§ Seitentext:

Stille Nacht im DAX, Übernahme-Jagd im Depot – und ein Stahl-Baron im Fokus

Während der DAX in Erwartung der Fed-Entscheidung stagniert, treiben Übernahmefantasien bei Klöckner & Co und ein Mega-Angebot von Paramount für Warner Bros. Einzelwerte an.

Kurz zusammengefasst:
  • Klöckner & Co Aktie nach Übernahmeinteresse massiv gestiegen
  • Paramount legt feindliches 108-Milliarden-Dollar-Angebot vor
  • Rheinmetall profitiert von Bundeswehr-Auftrag und Siemens-Allianz
  • Markt wartet gespannt auf Zinsentscheidung der US-Notenbank

Liebe Leserinnen und Leser,

wer heute nur flüchtig auf die Kurstafel in Frankfurt blickte, könnte meinen, die Börse habe sich bereits kollektiv in den Weihnachtsurlaub verabschiedet. Der DAX pendelt lethargisch um die Nulllinie, die Umsätze im breiten Markt sind dünn. Doch der Schein einer besinnlichen Adventsruhe trügt gewaltig.

§ Erfasste Angaben:
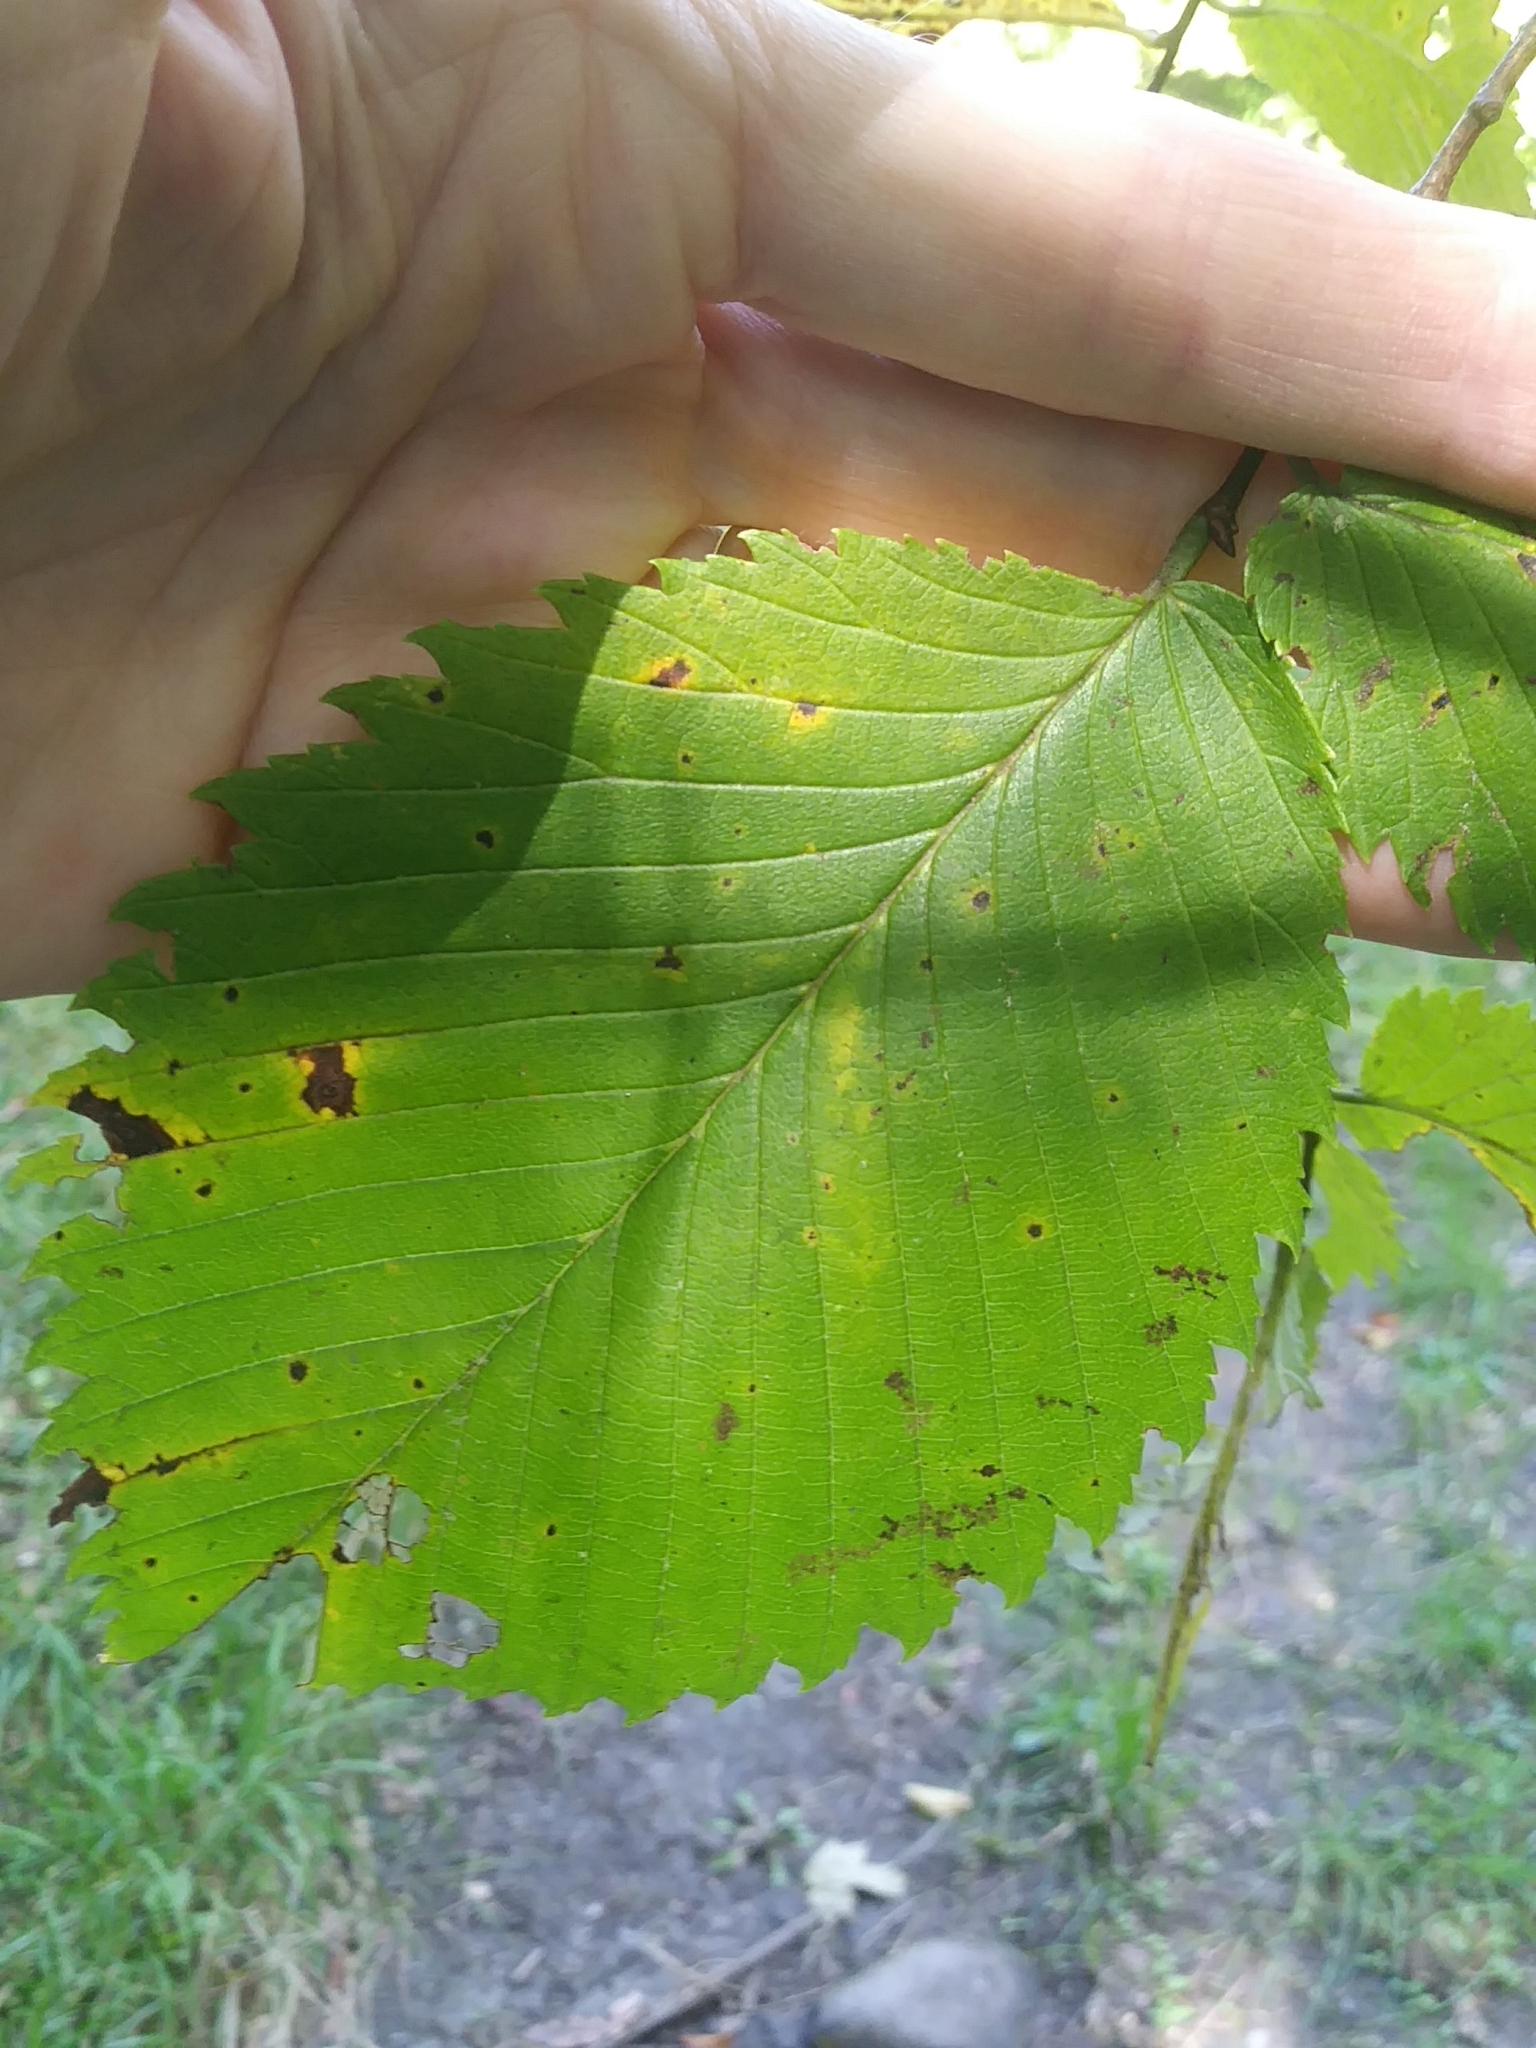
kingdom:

§ Deine Aufgaben:
1. Nenne alle Unternehmen, die im Seitentext namentlich vorkommen.
2. Schreib den Seitentext von „Stille Nacht im“ bis „Adventsruhe trügt gewaltig.“ wortgetreu ab.

§ Antworten je Aufgabe:
1.
- Klöckner & Co
- Paramount
- Warner Bros.
- Rheinmetall
- Siemens

2.
Stille Nacht im DAX, Übernahme-Jagd im Depot – und ein Stahl-Baron im Fokus

Während der DAX in Erwartung der Fed-Entscheidung stagniert, treiben Übernahmefantasien bei Klöckner & Co und ein Mega-Angebot von Paramount für Warner Bros. Einzelwerte an.

Kurz zusammengefasst:
  • Klöckner & Co Aktie nach Übernahmeinteresse massiv gestiegen
  • Paramount legt feindliches 108-Milliarden-Dollar-Angebot vor
  • Rheinmetall profitiert von Bundeswehr-Auftrag und Siemens-Allianz
  • Markt wartet gespannt auf Zinsentscheidung der US-Notenbank

Liebe Leserinnen und Leser,

wer heute nur flüchtig auf die Kurstafel in Frankfurt blickte, könnte meinen, die Börse habe sich bereits kollektiv in den Weihnachtsurlaub verabschiedet. Der DAX pendelt lethargisch um die Nulllinie, die Umsätze im breiten Markt sind dünn. Doch der Schein einer besinnlichen Adventsruhe trügt gewaltig.